§ EXERCISE GOAL:
Begin with the line containing "Note that another" and copy each line exactly through the last line of the entries, inclusive.

§ RECORDS SHOWN:
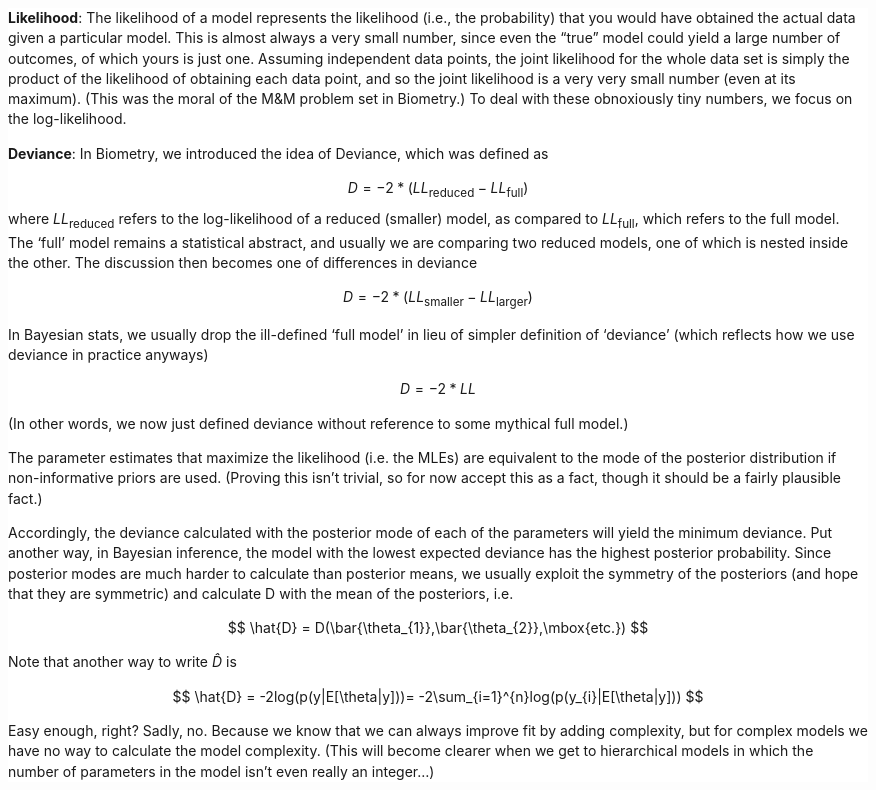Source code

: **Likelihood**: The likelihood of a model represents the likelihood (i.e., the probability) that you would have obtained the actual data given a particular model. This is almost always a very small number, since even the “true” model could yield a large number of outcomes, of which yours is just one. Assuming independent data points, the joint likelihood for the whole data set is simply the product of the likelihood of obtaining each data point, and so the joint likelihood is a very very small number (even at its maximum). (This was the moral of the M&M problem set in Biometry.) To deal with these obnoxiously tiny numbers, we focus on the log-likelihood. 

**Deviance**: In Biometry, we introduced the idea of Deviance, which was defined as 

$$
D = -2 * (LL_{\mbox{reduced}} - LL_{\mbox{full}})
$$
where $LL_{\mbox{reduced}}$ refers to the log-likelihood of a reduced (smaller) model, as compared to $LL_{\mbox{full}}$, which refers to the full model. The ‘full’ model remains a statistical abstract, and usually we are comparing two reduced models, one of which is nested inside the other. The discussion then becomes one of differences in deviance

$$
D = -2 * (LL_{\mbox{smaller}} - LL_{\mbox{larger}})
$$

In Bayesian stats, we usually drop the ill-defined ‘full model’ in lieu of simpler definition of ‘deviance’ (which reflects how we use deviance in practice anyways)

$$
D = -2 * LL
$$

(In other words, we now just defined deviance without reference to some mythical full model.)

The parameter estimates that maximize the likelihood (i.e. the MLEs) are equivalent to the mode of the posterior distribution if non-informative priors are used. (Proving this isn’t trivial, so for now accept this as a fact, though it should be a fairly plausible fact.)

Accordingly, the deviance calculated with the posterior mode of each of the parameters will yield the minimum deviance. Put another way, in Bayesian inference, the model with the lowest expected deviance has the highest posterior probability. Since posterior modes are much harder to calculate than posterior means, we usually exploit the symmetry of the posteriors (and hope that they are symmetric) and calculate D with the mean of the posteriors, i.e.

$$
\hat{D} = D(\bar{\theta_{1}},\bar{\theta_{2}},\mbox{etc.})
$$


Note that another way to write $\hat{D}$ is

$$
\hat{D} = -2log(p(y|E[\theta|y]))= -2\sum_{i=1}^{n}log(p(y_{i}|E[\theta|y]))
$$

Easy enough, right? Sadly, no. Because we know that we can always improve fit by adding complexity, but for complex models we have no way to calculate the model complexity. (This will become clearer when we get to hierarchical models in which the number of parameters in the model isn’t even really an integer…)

§ RESPONSE BELOW:
Note that another way to write $\hat{D}$ is

$$
\hat{D} = -2log(p(y|E[\theta|y]))= -2\sum_{i=1}^{n}log(p(y_{i}|E[\theta|y]))
$$

Easy enough, right? Sadly, no. Because we know that we can always improve fit by adding complexity, but for complex models we have no way to calculate the model complexity. (This will become clearer when we get to hierarchical models in which the number of parameters in the model isn’t even really an integer…)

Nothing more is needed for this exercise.